▶ **Directions for this task**
Update the entries below by replacing every "Put down the same way as" with "Written in the same format as" and keeping everything else the same, and leave the pictures out of your version.

BEGIN Source material

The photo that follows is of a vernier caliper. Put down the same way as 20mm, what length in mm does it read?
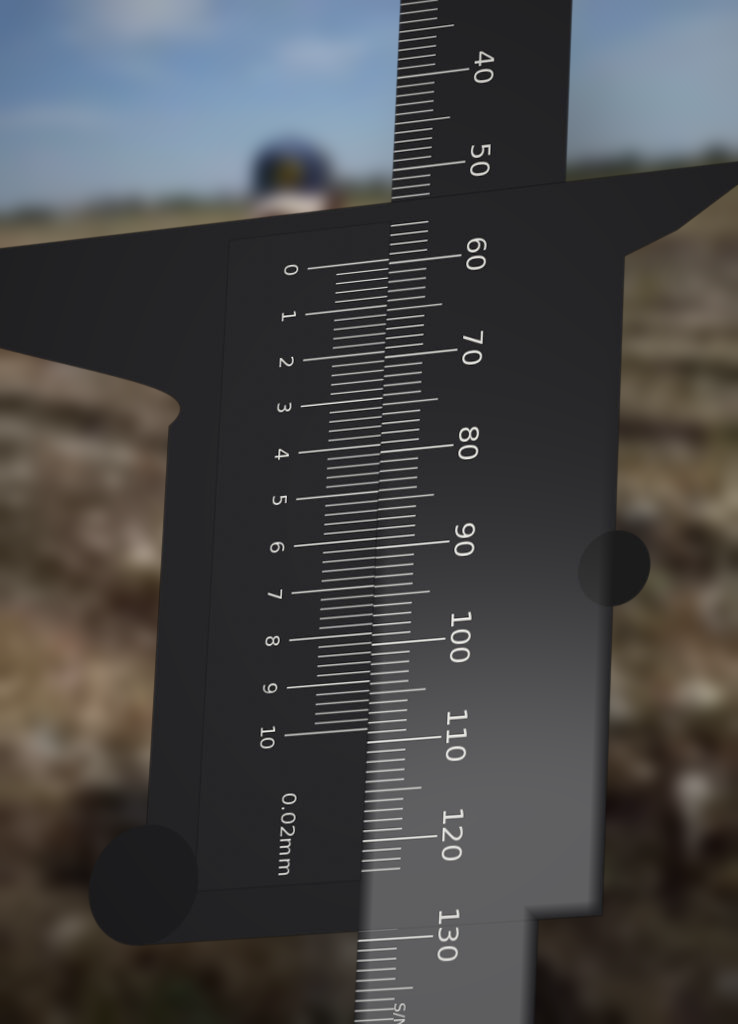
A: 59.6mm
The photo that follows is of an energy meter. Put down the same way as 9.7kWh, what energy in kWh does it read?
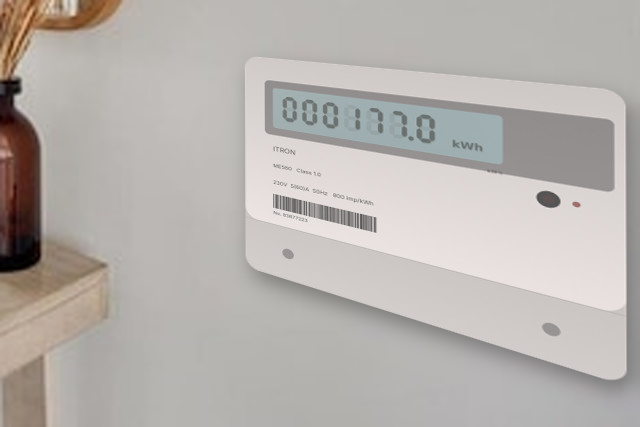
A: 177.0kWh
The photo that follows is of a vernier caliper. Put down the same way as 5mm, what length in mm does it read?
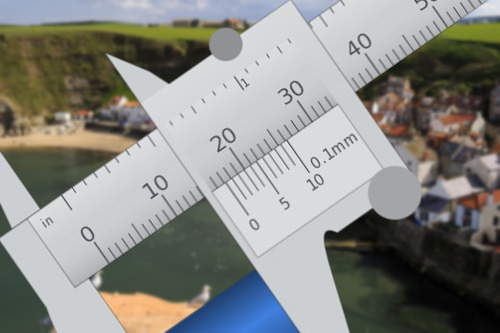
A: 17.2mm
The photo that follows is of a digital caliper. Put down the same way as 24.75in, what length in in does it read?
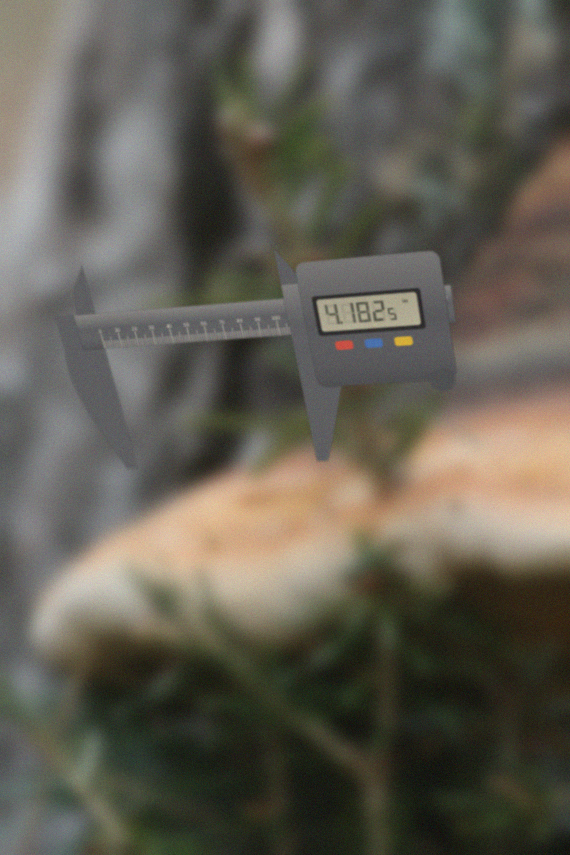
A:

END Source material

▶ **Solved problem**
The photo that follows is of a vernier caliper. Written in the same format as 20mm, what length in mm does it read?
A: 59.6mm
The photo that follows is of an energy meter. Written in the same format as 9.7kWh, what energy in kWh does it read?
A: 177.0kWh
The photo that follows is of a vernier caliper. Written in the same format as 5mm, what length in mm does it read?
A: 17.2mm
The photo that follows is of a digital caliper. Written in the same format as 24.75in, what length in in does it read?
A:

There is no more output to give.